IEnumerable<ulong> Until(TimeSpan duration)
{
	var until = DateTime.Now.Add(duration);
	ulong i = 0;
	while (DateTime.Now < until)
	{
		yield return i++;
	}
}

IEnumerable<ulong> WhileTrue()
{
	ulong i = 0;
	while (true)
	{
		yield return i++;
	}
}

The theory is that if you can cause a thread dangerous condition consistently to occur in a very short amount of time, you should be able to bring about thread safe conditions and verify them by waiting a relatively large amount of time without observing state corruption.

I do admit that this may be a primitive way of going about it and may not help in complex scenarios.

Solution 9 - C#

Here's my approach. This test is not concerned with deadlocks, it's concerned with consistency. I'm testing a method with a synchronized block, with code that looks something like this:

synchronized(this) {
  int size = myList.size();
  // do something that needs "size" to be correct,
  // but which will change the size at the end.
  ...
}

It's tough to produce a scenario that will reliably produce a thread conflict, but here's what I did.

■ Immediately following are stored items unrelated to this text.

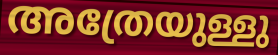
അത്രേയുള്ളു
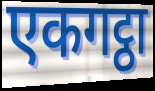
एकगट्ठा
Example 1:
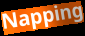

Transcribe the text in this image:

Napping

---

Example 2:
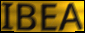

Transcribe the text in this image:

IBEA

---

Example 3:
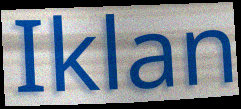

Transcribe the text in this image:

Iklan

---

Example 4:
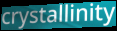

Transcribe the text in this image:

crystallinity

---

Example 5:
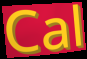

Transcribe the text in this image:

Cal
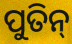
ପୁତିନ୍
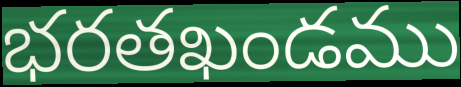
భరతఖండము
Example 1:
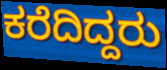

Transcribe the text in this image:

ಕರೆದಿದ್ದರು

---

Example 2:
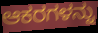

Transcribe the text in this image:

ಆಕರಗಳನ್ನು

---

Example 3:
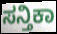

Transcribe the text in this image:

ಸನ್ತಿಕಾ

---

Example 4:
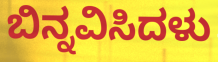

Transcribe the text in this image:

ಬಿನ್ನವಿಸಿದಳು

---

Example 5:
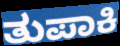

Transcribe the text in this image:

ತುಪಾಕಿ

First, my unit test created 50 threads, launched them all at the same time, and had them all call my method. I use a CountDown Latch to start them all at the same time:

CountDownLatch latch = new CountDownLatch(1);
for (int i=0; i<50; ++i) {
  Runnable runner = new Runnable() {
    latch.await(); // actually, surround this with try/catch InterruptedException
    testMethod();
  }
  new Thread(runner, "Test Thread " +ii).start(); // I always name my threads.
}
// all threads are now waiting on the latch.
latch.countDown(); // release the latch
// all threads are now running the test method at the same time.

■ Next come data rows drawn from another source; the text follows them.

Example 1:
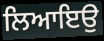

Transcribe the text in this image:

ਲਿਆਇਉ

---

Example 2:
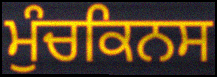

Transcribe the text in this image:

ਮੁੰਚਕਿਨਸ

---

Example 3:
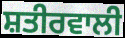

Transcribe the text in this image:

ਸ਼ਤੀਰਵਾਲੀ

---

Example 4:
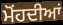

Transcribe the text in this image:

ਮੋਂਹਦੀਆਂ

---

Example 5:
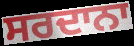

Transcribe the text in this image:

ਸਰਦਾਨਾ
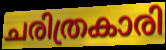
ചരിത്രകാരി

This may or may not produce a conflict. My testMethod() should be capable of throwing an exception if a conflict occurs. But we can't yet be sure that this will generate a conflict. So we don't know if the test is valid. So here's the trick: Comment out your synchronized keyword(s) and run the test. If this produces a conflict, the test will fail. If it fails without the synchronized keyword, your test is valid.

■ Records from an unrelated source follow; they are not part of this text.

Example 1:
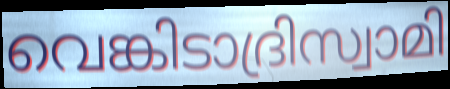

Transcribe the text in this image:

വെങ്കിടാദ്രിസ്വാമി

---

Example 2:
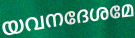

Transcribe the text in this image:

യവനദേശമേ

That's what I did, and my test didn't fail, so it was not (yet) a valid test. But I was able to reliably produce a failure by putting the code above inside a loop, and running it 100 times consecutively. So I call the method 5000 times. (Yes, this will produce a slow test. Don't worry about it. Your customers won't be bothered by this, so you shouldn't either.)

Once I put this code inside an outer loop, I was able to reliably see a failure on about the 20th iteration of the outer loop. Now I was confident the test was valid, and I restored the synchronized keywords to run the actual test. (It worked.)

You may discover that the test is valid on one machine and not on another. If the test is valid on one machine and your methods pass the test, then it's presumably thread-safe on all machines. But you should test for validity on the machine that runs your nightly unit tests.